Я тоже по его совету стал проходить такой курс лечения. И, честное слово, так было приятно чувствовать растекавшееся по всему телу тепло, что даже забывал о лежавших рядом покойниках, а выйдя через несколько часов на улицу, мороз мне уже не казался таким сильным.
Однажды пришли за трупами. Двое здоровых мужиков тащили их за ноги из камеры так, что головы покойников гулко стучали по полу. Я лежал тихонько, надеясь, что меня не заметят. Но один из мужиков схватил меня за ноги и потащил, я чуть дернулся, а он, посмотрев на меня, сказал напарнику:
— Смотри-ка, этот-то отогрелся и ожил. — И потащил меня дальше. Я рванулся изо всех сил и убежал из сушилки. Против моих ожиданий, инцидент остался без последствий, и я изредка продолжал приходить греться.
Лечение мое среди оттаивавших покойников длилось около двух недель, потом меня перевели в больничку. Пожалуй, тепло сушилки действительно спасло меня, в те две недели я чувствовал себя особенно слабым, просто на грани жизни.
После двухмесячного пребывания в больничке пришел приказ о моем освобождении по так называемой «польской» амнистии. Я не смог проститься со старым анархистом и поблагодарить его за доброту, но у меня надолго осталось в памяти воспоминание о людской сердечности и товариществе.
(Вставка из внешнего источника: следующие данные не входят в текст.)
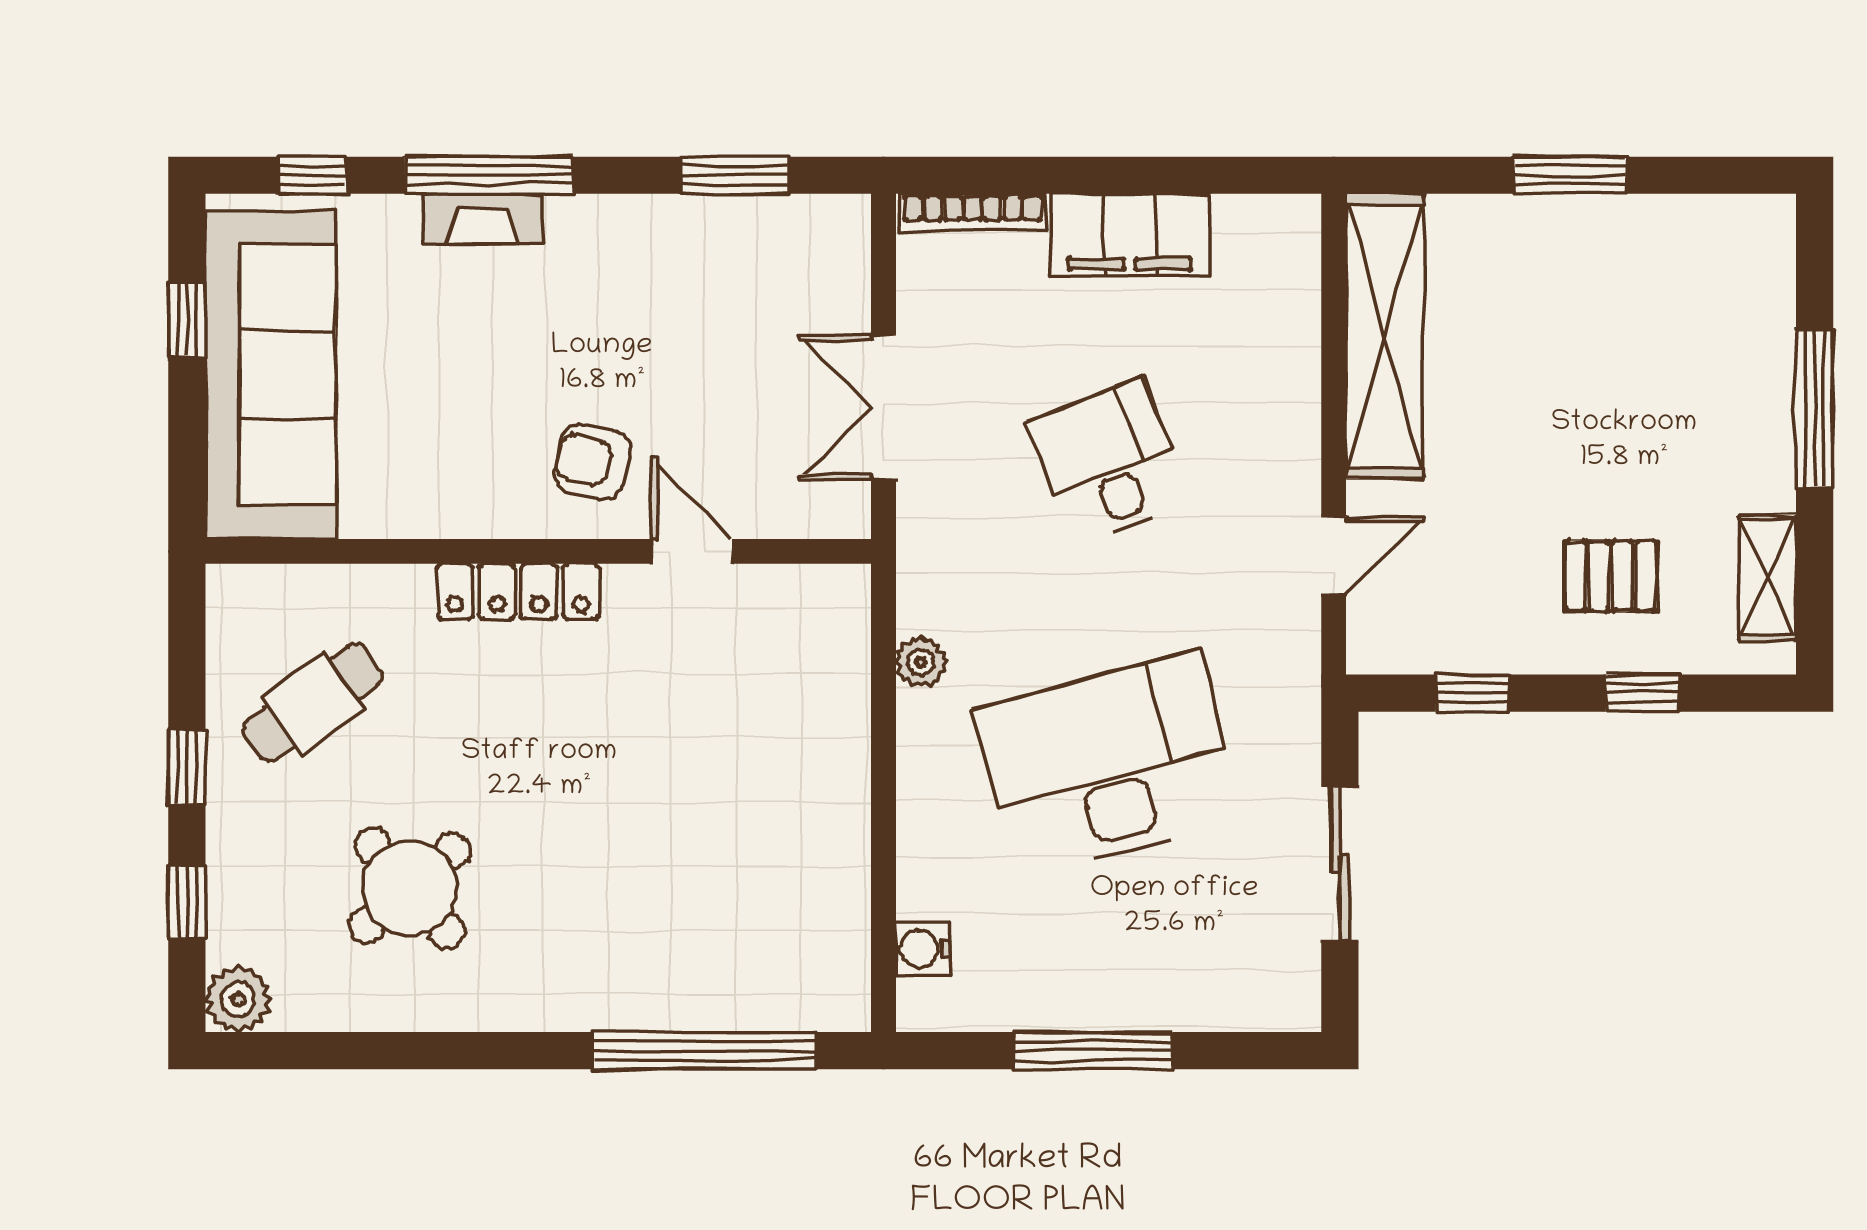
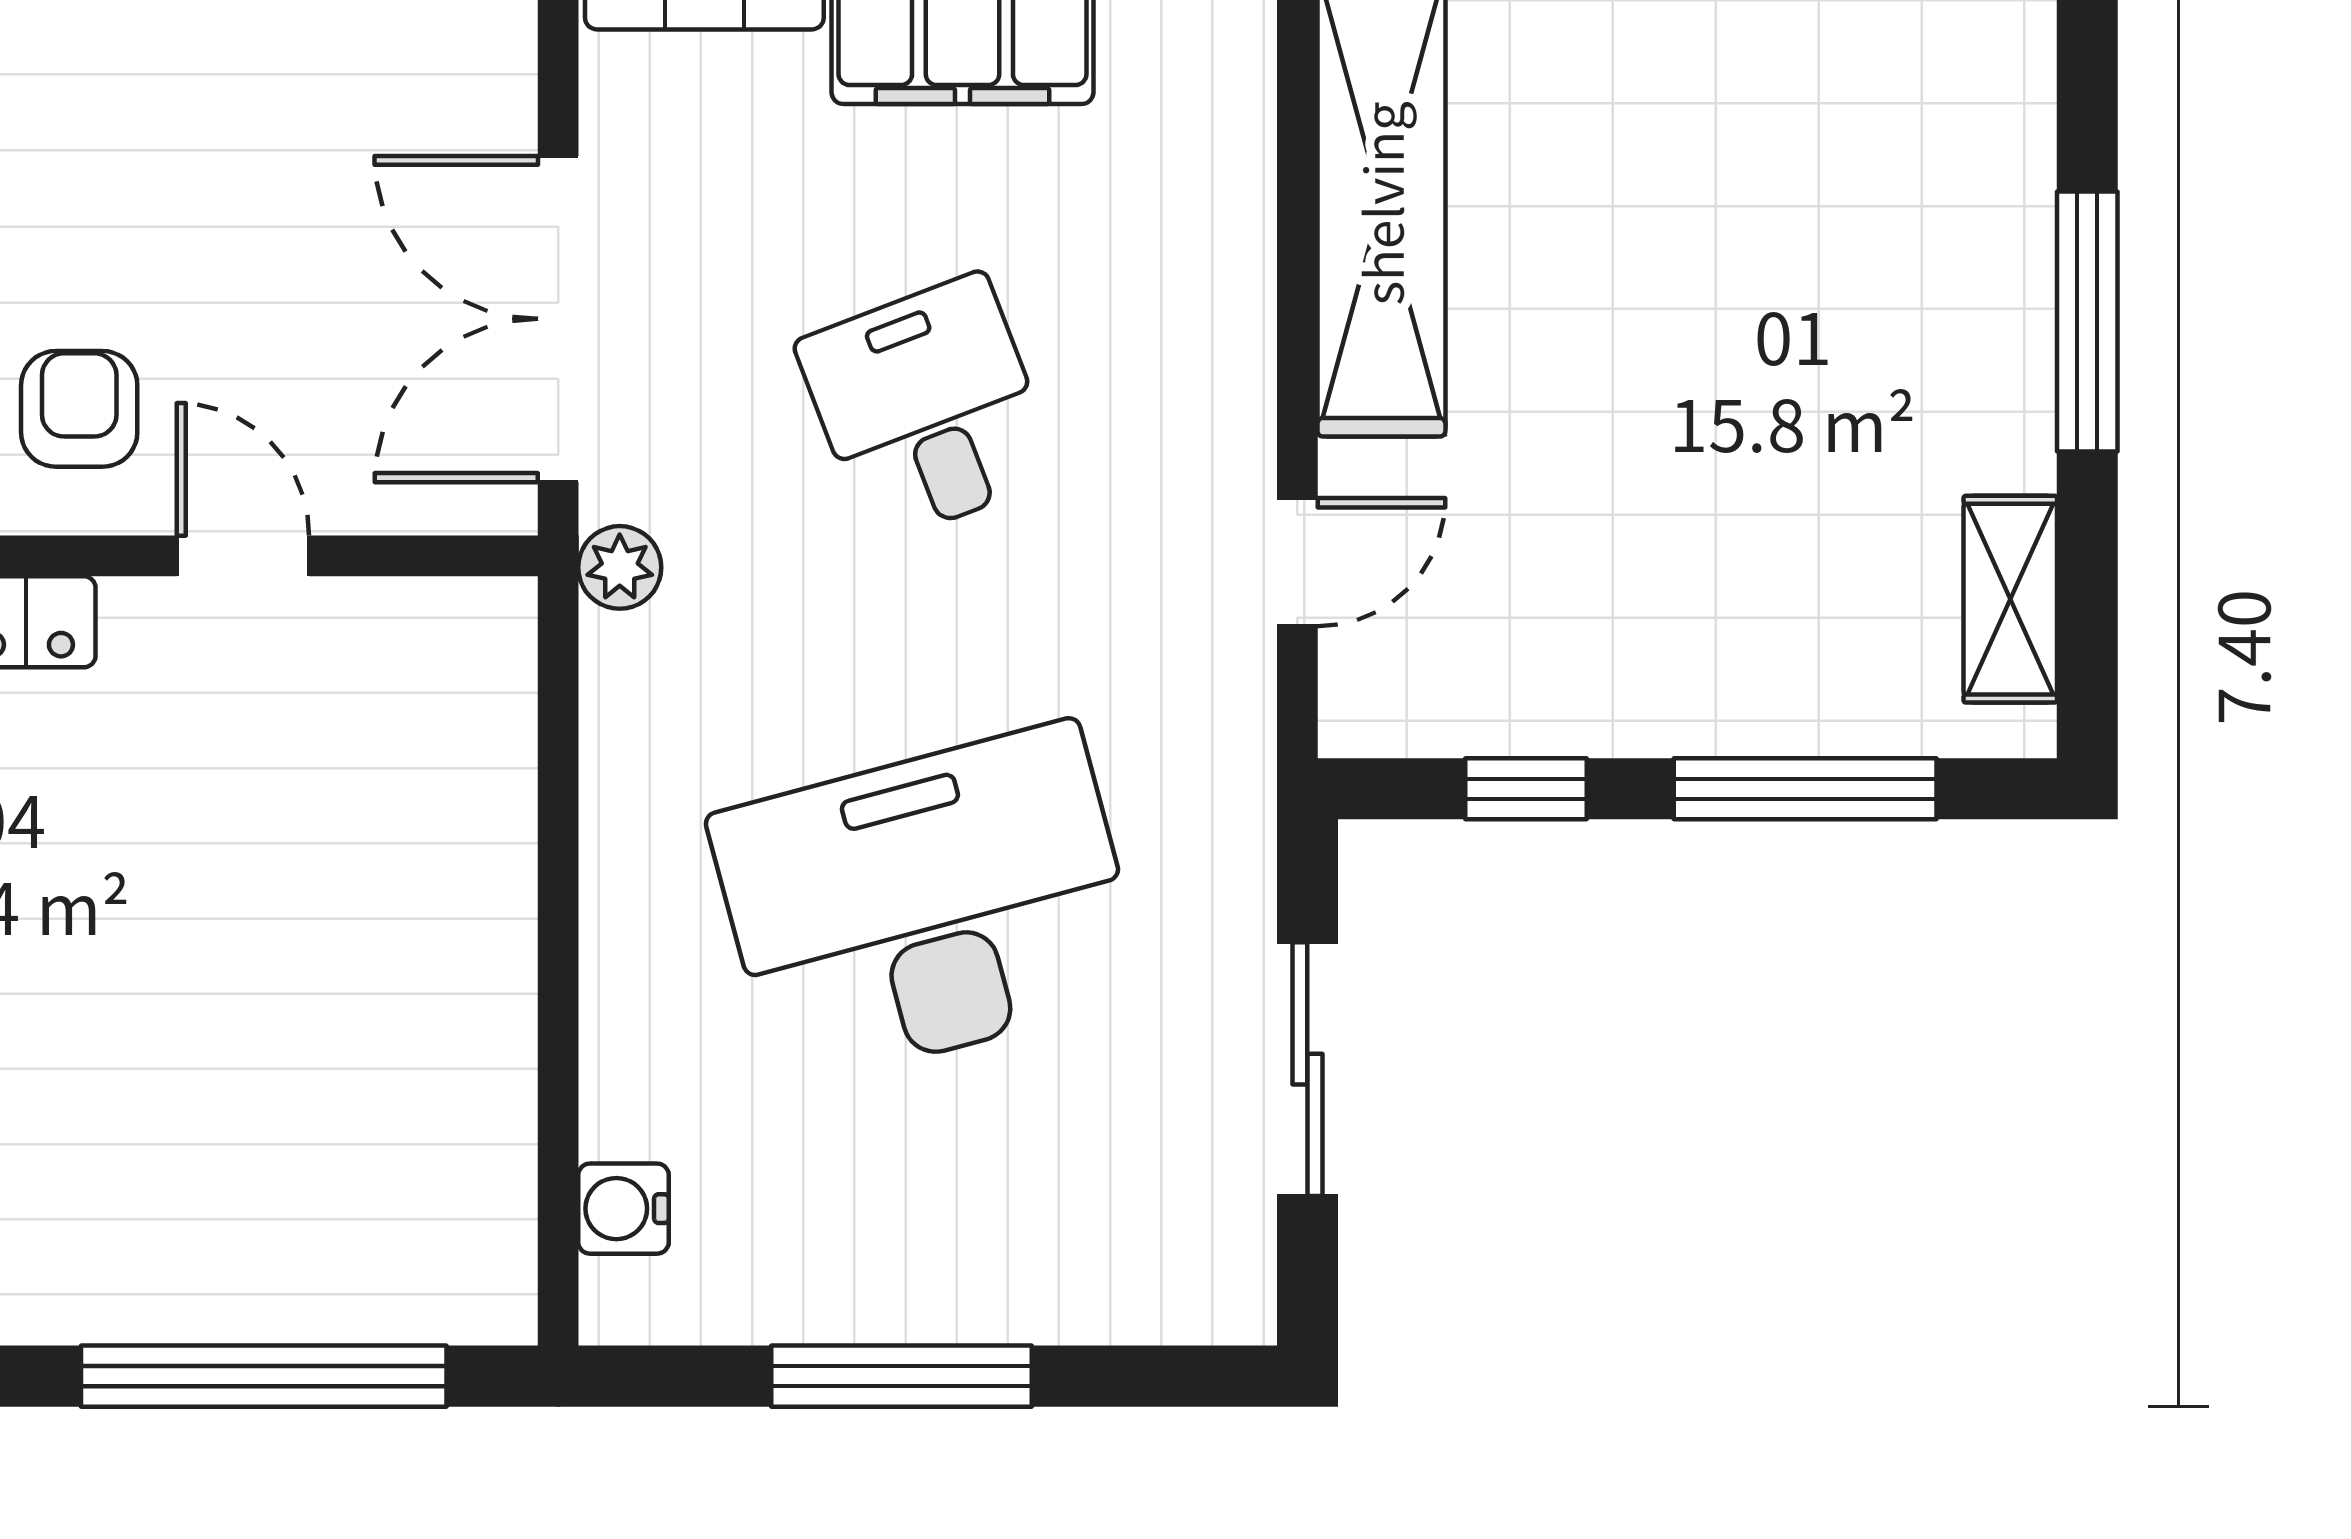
double door: (884, 407) -> (558, 319), width x1.37
armchair: (592, 462) -> (79, 409), turned 77
pallet: (1611, 576) -> (1752, 596), removed
plant: (921, 662) -> (620, 567), moved
window: (1643, 693) -> (1805, 789), width x2.17

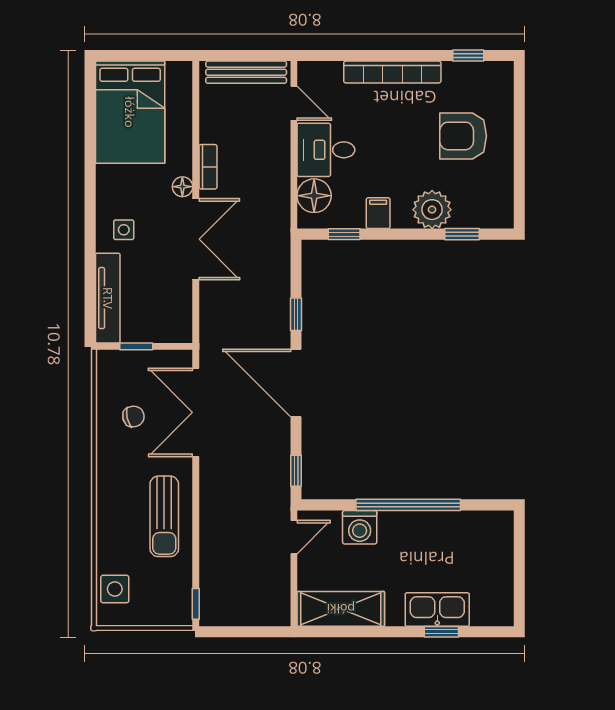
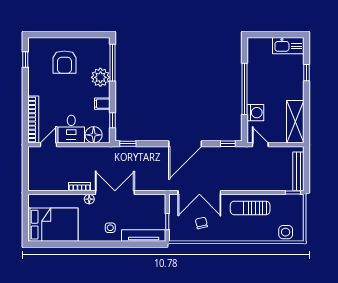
bench: (246, 72) -> (298, 171), moved
bookcase: (392, 72) -> (33, 119), moved
window: (462, 234) -> (112, 63), width x2.17
window: (296, 314) -> (128, 144), moved
sun lounger: (164, 516) -> (250, 208), turned 180
kitchen sink: (437, 609) -> (288, 46), moved, turned -90

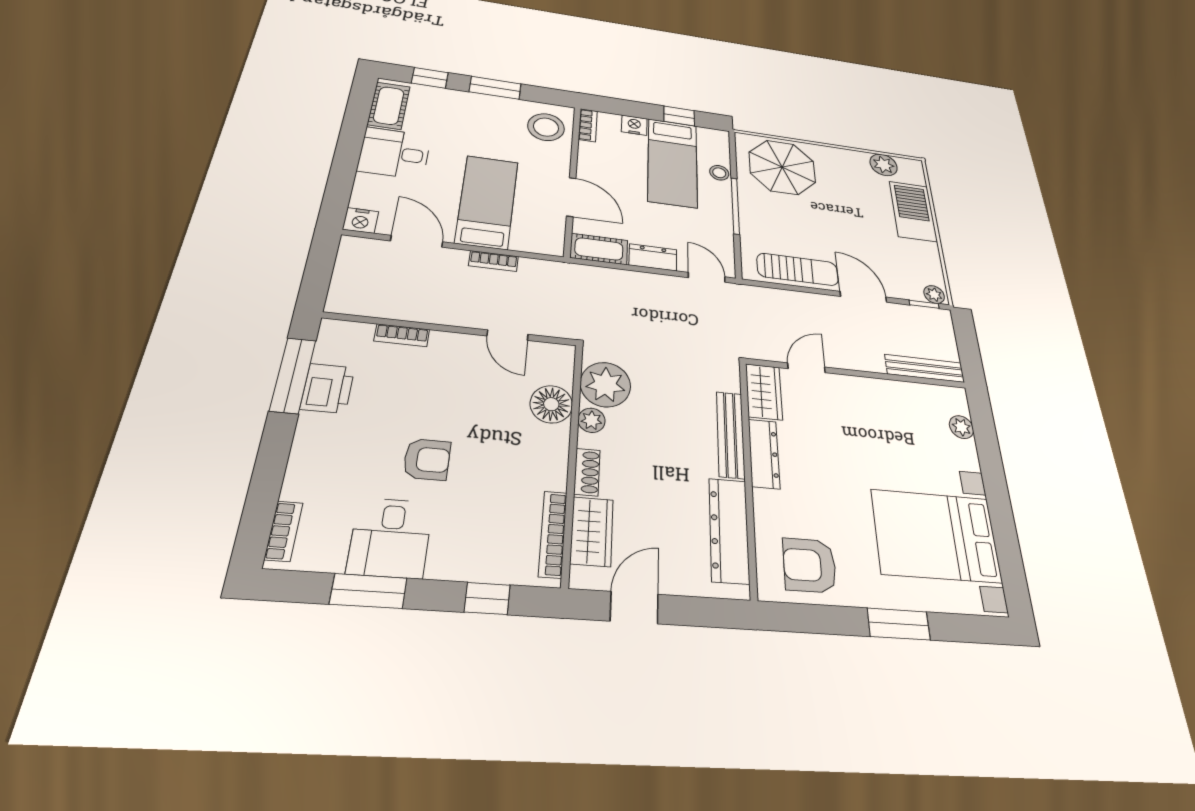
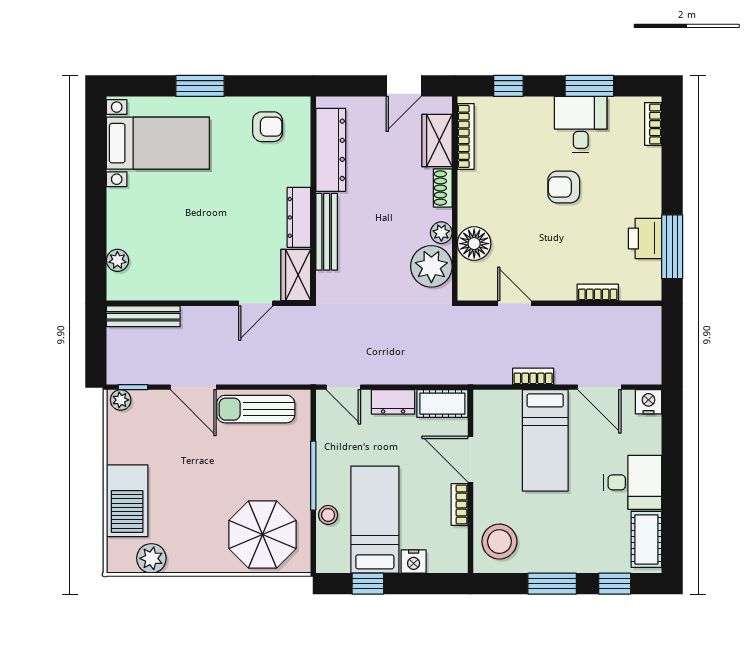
bookcase: (588, 125) -> (459, 505), moved
bed with nightstands: (936, 536) -> (158, 143), width x0.73
armchair: (810, 565) -> (268, 127), width x0.72, depth x0.72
Я никогда не забуду всех, с кем мне довелось встретиться в усть-вымьских лагерях.
Примерно 20 апреля 1942 года администрация нашего лагпункта получила приказ отправить меня в управление усть-вымьских лагерей для оформления моего освобождения. И хотя мне надо было проехать всего около пятидесяти километров по железной дороге, поездка эта была самой тяжелой из всех, что довелось мне испытать в советских лагерях и тюрьмах. Было это поздним вечером, шел дождь со снегом и дул пронизывающий насквозь ветер. Состав, на котором я ехал, был прицеплен к допотопному паровозу, построенному, пожалуй, еще в прошлом веке. Ехал я на открытой платформе среди каких-то тюков, сидя прямо под открытым небом, а конвойные и кондуктор расположились в небольшой будке. Я попросился в будку, там было достаточно места, но конвойный ответил, что такого и быть не может — возить зэка вместе со свободными людьми. Так я и ехал, два часа под мокрым снегом и ветром, мои бушлат, телогрейка и ватные штаны промокли до нитки, а сам я замерз так, что зуб на зуб не попадал.